* _Problem to work on_:
When you output the entries, begin with the first line and end with the line containing "To successfully run", keeping each line exactly as it is.

(Dataset extract Opens)

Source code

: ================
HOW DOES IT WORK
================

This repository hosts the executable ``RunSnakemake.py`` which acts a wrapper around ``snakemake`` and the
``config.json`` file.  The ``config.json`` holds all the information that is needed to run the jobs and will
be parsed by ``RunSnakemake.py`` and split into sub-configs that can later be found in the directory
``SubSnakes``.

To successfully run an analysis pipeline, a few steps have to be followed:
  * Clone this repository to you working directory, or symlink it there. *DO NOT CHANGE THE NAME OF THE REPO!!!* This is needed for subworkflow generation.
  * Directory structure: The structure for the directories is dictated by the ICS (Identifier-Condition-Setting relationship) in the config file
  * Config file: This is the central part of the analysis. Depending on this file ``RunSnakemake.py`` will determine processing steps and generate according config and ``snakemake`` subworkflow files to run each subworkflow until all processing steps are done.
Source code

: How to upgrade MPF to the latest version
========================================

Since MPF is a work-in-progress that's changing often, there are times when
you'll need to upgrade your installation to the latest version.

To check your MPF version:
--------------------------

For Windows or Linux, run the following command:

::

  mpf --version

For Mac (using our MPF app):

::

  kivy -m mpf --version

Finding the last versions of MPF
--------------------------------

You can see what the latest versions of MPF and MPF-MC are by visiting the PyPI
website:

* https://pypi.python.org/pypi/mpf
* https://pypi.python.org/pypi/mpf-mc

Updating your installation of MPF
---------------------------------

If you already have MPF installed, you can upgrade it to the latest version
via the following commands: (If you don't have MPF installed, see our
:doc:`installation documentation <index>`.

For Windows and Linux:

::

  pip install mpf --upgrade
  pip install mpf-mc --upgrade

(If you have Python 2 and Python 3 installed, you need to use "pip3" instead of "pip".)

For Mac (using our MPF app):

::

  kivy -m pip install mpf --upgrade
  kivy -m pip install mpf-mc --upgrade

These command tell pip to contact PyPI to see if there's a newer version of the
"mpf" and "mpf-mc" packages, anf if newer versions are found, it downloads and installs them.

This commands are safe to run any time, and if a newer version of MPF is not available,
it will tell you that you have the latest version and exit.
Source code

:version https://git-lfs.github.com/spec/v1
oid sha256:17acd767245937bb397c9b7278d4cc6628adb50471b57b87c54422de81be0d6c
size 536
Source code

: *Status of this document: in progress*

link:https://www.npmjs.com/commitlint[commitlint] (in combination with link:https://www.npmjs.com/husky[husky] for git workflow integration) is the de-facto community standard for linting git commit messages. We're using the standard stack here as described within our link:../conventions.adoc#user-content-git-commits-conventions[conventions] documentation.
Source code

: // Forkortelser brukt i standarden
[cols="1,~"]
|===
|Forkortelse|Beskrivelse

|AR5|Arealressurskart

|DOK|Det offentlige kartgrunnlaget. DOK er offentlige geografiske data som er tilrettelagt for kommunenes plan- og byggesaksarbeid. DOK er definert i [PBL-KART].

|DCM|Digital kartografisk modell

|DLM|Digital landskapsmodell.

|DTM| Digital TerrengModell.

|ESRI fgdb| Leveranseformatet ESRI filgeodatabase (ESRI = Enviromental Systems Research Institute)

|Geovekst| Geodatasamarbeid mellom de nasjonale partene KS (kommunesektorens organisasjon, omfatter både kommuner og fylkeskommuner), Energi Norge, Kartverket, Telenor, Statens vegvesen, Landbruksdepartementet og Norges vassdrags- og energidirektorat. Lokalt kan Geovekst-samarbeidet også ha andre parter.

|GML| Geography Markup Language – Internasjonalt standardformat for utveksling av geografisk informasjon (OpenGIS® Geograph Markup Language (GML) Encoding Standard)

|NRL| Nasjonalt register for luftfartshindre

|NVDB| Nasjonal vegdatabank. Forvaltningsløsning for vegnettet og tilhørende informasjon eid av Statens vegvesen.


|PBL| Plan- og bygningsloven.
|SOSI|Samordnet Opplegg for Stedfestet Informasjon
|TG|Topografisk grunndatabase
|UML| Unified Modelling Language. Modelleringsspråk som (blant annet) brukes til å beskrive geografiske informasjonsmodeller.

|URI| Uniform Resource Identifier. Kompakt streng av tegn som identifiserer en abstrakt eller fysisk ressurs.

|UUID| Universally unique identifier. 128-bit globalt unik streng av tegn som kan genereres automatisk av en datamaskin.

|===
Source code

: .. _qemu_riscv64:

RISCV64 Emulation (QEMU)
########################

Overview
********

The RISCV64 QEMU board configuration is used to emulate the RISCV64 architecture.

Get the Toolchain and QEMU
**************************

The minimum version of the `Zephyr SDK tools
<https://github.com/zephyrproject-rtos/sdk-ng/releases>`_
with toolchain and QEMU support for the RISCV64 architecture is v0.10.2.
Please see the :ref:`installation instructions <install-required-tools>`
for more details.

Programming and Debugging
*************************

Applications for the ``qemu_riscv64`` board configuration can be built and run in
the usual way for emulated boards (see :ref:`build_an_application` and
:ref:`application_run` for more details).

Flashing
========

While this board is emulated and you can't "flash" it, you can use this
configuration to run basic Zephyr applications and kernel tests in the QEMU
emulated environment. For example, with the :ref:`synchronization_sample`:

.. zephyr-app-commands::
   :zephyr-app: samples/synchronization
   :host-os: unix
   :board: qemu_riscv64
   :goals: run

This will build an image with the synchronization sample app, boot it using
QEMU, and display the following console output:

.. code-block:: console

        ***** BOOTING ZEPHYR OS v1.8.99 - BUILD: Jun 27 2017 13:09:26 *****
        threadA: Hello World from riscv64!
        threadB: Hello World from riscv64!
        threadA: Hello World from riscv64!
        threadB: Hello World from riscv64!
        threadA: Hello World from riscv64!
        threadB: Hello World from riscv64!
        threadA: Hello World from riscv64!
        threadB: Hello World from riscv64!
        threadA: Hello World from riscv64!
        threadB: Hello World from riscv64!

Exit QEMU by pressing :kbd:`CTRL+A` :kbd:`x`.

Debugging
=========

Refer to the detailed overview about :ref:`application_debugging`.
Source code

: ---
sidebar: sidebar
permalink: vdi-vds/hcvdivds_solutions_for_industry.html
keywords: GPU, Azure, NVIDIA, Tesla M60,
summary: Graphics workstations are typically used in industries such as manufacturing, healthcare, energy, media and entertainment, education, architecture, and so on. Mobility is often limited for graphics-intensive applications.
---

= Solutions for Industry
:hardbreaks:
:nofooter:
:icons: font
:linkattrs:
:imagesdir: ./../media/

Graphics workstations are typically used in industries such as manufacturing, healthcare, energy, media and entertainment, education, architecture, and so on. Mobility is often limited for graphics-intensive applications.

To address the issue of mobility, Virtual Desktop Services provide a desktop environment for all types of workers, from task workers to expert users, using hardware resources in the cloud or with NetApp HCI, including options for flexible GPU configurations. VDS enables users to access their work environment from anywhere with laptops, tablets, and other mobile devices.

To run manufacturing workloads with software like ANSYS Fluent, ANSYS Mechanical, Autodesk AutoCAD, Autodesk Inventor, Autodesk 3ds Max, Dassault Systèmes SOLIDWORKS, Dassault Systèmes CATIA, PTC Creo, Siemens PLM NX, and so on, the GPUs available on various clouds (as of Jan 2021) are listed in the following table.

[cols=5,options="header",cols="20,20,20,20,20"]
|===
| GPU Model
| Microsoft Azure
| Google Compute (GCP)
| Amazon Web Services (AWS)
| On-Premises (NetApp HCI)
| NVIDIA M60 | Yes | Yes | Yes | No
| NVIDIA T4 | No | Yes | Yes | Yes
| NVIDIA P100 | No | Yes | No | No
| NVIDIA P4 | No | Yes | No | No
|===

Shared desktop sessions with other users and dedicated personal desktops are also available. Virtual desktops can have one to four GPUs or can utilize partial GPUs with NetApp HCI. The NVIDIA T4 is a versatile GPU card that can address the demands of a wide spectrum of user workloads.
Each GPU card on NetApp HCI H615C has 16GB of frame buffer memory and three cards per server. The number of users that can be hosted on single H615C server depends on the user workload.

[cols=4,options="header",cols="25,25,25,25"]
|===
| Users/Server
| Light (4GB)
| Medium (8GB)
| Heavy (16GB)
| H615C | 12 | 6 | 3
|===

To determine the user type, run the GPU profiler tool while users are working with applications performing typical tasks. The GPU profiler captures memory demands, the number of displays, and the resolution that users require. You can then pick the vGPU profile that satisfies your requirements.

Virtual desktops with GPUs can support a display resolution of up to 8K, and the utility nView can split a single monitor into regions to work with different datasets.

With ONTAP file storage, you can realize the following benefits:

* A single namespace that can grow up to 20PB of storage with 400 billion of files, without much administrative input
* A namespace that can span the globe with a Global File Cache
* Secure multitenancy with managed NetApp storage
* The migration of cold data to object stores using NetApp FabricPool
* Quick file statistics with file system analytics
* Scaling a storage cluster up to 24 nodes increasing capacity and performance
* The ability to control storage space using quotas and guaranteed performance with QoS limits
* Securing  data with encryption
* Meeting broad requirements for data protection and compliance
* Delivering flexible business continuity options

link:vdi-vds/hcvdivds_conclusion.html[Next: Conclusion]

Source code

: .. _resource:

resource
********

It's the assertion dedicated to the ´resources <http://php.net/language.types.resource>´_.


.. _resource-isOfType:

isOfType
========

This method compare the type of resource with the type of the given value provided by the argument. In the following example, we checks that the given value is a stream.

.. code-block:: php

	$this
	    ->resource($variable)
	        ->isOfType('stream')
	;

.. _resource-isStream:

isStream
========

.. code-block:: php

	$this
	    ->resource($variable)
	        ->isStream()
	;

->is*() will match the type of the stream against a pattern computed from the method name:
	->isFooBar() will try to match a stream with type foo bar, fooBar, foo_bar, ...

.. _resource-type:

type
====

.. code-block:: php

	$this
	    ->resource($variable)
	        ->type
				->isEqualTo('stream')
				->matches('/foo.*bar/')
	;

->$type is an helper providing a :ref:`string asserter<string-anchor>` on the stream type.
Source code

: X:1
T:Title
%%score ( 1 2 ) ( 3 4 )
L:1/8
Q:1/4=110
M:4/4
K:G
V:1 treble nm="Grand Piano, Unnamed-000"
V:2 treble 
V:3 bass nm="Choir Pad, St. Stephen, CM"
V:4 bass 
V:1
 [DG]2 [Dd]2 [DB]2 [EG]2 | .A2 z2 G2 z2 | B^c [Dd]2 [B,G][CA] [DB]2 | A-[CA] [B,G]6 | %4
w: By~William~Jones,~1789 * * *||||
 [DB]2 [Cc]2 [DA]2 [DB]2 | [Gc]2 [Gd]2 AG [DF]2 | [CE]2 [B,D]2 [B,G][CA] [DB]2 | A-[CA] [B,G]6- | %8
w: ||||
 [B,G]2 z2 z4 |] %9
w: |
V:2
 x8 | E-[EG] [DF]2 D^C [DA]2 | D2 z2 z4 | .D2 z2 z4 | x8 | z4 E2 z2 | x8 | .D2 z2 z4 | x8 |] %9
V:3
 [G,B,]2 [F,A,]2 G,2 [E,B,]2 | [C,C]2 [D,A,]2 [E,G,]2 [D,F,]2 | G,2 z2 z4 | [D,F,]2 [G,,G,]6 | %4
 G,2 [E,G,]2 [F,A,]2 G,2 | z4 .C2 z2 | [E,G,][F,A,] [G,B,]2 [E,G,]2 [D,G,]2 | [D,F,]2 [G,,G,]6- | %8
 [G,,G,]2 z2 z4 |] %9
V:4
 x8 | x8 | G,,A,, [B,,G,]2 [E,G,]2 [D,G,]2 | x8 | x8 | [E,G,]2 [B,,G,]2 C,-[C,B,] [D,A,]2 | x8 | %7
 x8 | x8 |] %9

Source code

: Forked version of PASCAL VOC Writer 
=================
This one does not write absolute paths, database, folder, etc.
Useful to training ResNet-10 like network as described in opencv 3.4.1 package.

(Dataset extract Closes)

* _Output for this task_:
Source code

: ================
HOW DOES IT WORK
================

This repository hosts the executable ``RunSnakemake.py`` which acts a wrapper around ``snakemake`` and the
``config.json`` file.  The ``config.json`` holds all the information that is needed to run the jobs and will
be parsed by ``RunSnakemake.py`` and split into sub-configs that can later be found in the directory
``SubSnakes``.

To successfully run an analysis pipeline, a few steps have to be followed:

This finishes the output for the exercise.